**INSTRUCTIONS FOR THE TASK:**
When you write out the entries, keep every line exactly as it appears.

Collected data:
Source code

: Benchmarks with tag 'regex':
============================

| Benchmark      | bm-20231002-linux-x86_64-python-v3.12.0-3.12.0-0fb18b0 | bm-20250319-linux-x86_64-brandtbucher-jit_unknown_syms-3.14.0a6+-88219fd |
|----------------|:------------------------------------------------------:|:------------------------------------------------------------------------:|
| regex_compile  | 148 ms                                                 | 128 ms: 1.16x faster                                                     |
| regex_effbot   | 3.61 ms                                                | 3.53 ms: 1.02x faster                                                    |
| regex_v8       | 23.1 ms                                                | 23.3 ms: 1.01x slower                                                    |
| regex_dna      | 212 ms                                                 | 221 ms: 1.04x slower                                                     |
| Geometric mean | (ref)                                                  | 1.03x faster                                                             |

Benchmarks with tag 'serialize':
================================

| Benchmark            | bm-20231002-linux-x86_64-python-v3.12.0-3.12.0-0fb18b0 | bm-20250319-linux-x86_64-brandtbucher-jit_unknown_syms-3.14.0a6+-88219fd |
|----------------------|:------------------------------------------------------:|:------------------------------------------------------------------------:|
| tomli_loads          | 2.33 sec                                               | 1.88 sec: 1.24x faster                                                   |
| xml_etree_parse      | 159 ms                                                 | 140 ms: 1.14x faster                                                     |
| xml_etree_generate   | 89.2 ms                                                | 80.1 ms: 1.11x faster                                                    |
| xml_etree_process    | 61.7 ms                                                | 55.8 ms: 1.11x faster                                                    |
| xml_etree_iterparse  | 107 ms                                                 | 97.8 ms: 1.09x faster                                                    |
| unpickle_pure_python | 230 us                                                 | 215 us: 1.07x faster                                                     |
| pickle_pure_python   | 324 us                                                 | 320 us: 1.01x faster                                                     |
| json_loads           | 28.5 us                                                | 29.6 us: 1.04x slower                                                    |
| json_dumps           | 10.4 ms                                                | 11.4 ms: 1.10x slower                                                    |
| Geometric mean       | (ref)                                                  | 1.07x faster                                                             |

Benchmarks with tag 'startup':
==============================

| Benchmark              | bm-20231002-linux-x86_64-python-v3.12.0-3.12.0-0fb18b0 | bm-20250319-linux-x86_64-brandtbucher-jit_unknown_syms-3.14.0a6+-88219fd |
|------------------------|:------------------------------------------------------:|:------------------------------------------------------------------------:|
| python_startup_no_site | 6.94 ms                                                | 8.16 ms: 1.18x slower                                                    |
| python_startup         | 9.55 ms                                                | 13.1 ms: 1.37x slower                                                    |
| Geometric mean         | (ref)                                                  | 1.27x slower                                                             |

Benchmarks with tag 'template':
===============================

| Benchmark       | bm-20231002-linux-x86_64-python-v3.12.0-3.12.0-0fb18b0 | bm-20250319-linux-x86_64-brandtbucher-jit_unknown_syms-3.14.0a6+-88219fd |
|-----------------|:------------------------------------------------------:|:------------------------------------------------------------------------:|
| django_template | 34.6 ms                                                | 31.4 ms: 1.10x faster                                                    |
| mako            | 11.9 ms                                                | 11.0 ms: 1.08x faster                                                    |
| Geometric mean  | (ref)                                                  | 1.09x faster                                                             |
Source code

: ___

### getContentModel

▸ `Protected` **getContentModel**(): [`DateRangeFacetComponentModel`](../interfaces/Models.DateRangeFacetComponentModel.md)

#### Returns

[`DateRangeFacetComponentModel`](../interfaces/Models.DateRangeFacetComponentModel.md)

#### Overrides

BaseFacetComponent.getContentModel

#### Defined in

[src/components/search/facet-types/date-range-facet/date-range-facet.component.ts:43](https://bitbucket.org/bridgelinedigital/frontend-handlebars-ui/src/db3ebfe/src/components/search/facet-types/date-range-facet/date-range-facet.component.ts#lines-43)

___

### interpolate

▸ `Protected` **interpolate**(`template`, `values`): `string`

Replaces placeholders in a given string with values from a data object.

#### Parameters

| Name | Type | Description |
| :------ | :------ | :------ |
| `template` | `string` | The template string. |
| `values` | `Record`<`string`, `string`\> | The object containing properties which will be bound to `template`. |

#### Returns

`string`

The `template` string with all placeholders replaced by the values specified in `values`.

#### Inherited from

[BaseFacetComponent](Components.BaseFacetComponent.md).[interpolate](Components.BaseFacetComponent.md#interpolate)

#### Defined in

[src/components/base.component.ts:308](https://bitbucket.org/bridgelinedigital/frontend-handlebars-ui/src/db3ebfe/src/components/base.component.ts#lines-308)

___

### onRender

**SOLUTION:**
Source code

: Benchmarks with tag 'regex':
============================

| Benchmark      | bm-20231002-linux-x86_64-python-v3.12.0-3.12.0-0fb18b0 | bm-20250319-linux-x86_64-brandtbucher-jit_unknown_syms-3.14.0a6+-88219fd |
|----------------|:------------------------------------------------------:|:------------------------------------------------------------------------:|
| regex_compile  | 148 ms                                                 | 128 ms: 1.16x faster                                                     |
| regex_effbot   | 3.61 ms                                                | 3.53 ms: 1.02x faster                                                    |
| regex_v8       | 23.1 ms                                                | 23.3 ms: 1.01x slower                                                    |
| regex_dna      | 212 ms                                                 | 221 ms: 1.04x slower                                                     |
| Geometric mean | (ref)                                                  | 1.03x faster                                                             |

Benchmarks with tag 'serialize':
================================

| Benchmark            | bm-20231002-linux-x86_64-python-v3.12.0-3.12.0-0fb18b0 | bm-20250319-linux-x86_64-brandtbucher-jit_unknown_syms-3.14.0a6+-88219fd |
|----------------------|:------------------------------------------------------:|:------------------------------------------------------------------------:|
| tomli_loads          | 2.33 sec                                               | 1.88 sec: 1.24x faster                                                   |
| xml_etree_parse      | 159 ms                                                 | 140 ms: 1.14x faster                                                     |
| xml_etree_generate   | 89.2 ms                                                | 80.1 ms: 1.11x faster                                                    |
| xml_etree_process    | 61.7 ms                                                | 55.8 ms: 1.11x faster                                                    |
| xml_etree_iterparse  | 107 ms                                                 | 97.8 ms: 1.09x faster                                                    |
| unpickle_pure_python | 230 us                                                 | 215 us: 1.07x faster                                                     |
| pickle_pure_python   | 324 us                                                 | 320 us: 1.01x faster                                                     |
| json_loads           | 28.5 us                                                | 29.6 us: 1.04x slower                                                    |
| json_dumps           | 10.4 ms                                                | 11.4 ms: 1.10x slower                                                    |
| Geometric mean       | (ref)                                                  | 1.07x faster                                                             |

Benchmarks with tag 'startup':
==============================

| Benchmark              | bm-20231002-linux-x86_64-python-v3.12.0-3.12.0-0fb18b0 | bm-20250319-linux-x86_64-brandtbucher-jit_unknown_syms-3.14.0a6+-88219fd |
|------------------------|:------------------------------------------------------:|:------------------------------------------------------------------------:|
| python_startup_no_site | 6.94 ms                                                | 8.16 ms: 1.18x slower                                                    |
| python_startup         | 9.55 ms                                                | 13.1 ms: 1.37x slower                                                    |
| Geometric mean         | (ref)                                                  | 1.27x slower                                                             |

Benchmarks with tag 'template':
===============================

| Benchmark       | bm-20231002-linux-x86_64-python-v3.12.0-3.12.0-0fb18b0 | bm-20250319-linux-x86_64-brandtbucher-jit_unknown_syms-3.14.0a6+-88219fd |
|-----------------|:------------------------------------------------------:|:------------------------------------------------------------------------:|
| django_template | 34.6 ms                                                | 31.4 ms: 1.10x faster                                                    |
| mako            | 11.9 ms                                                | 11.0 ms: 1.08x faster                                                    |
| Geometric mean  | (ref)                                                  | 1.09x faster                                                             |
Source code

: ___

### getContentModel

▸ `Protected` **getContentModel**(): [`DateRangeFacetComponentModel`](../interfaces/Models.DateRangeFacetComponentModel.md)

#### Returns

[`DateRangeFacetComponentModel`](../interfaces/Models.DateRangeFacetComponentModel.md)

#### Overrides

BaseFacetComponent.getContentModel

#### Defined in

[src/components/search/facet-types/date-range-facet/date-range-facet.component.ts:43](https://bitbucket.org/bridgelinedigital/frontend-handlebars-ui/src/db3ebfe/src/components/search/facet-types/date-range-facet/date-range-facet.component.ts#lines-43)

___

### interpolate

▸ `Protected` **interpolate**(`template`, `values`): `string`

Replaces placeholders in a given string with values from a data object.

#### Parameters

| Name | Type | Description |
| :------ | :------ | :------ |
| `template` | `string` | The template string. |
| `values` | `Record`<`string`, `string`\> | The object containing properties which will be bound to `template`. |

#### Returns

`string`

The `template` string with all placeholders replaced by the values specified in `values`.

#### Inherited from

[BaseFacetComponent](Components.BaseFacetComponent.md).[interpolate](Components.BaseFacetComponent.md#interpolate)

#### Defined in

[src/components/base.component.ts:308](https://bitbucket.org/bridgelinedigital/frontend-handlebars-ui/src/db3ebfe/src/components/base.component.ts#lines-308)

___

### onRender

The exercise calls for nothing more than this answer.